### THE TASK:
Beginning with the line that mentions "git clone http://github.com/dpretty/pyfusion.git", reproduce every line through the last line of the entries, exactly, and only those.

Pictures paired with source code
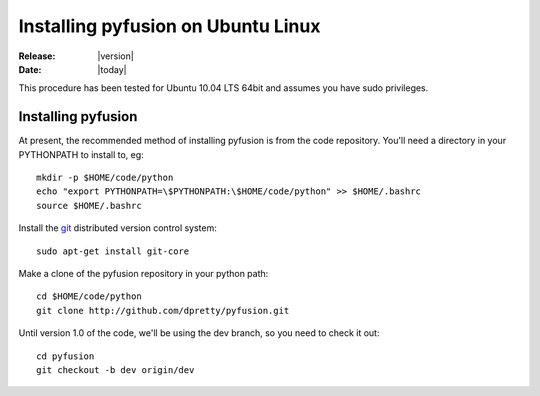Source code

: .. _install-ubuntu:

###################################
Installing pyfusion on Ubuntu Linux
###################################

:Release: |version|
:Date: |today|


This procedure has been tested for Ubuntu 10.04 LTS 64bit and assumes you have sudo privileges. 

Installing pyfusion
-------------------

At present, the recommended method of installing pyfusion is from the code repository. You'll need a directory in your PYTHONPATH to install to, eg::
   
   mkdir -p $HOME/code/python
   echo "export PYTHONPATH=\$PYTHONPATH:\$HOME/code/python" >> $HOME/.bashrc
   source $HOME/.bashrc

Install the `git <http://git-scm.com/>`_ distributed version control system::

	sudo apt-get install git-core

Make a clone of the pyfusion repository in your python path::

     cd $HOME/code/python
     git clone http://github.com/dpretty/pyfusion.git

Until version 1.0 of the code, we'll be using the dev branch, so you need to check it out::

     cd pyfusion
     git checkout -b dev origin/dev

### RESULT FOR THIS EXERCISE:
     git clone http://github.com/dpretty/pyfusion.git

Until version 1.0 of the code, we'll be using the dev branch, so you need to check it out::

     cd pyfusion
     git checkout -b dev origin/dev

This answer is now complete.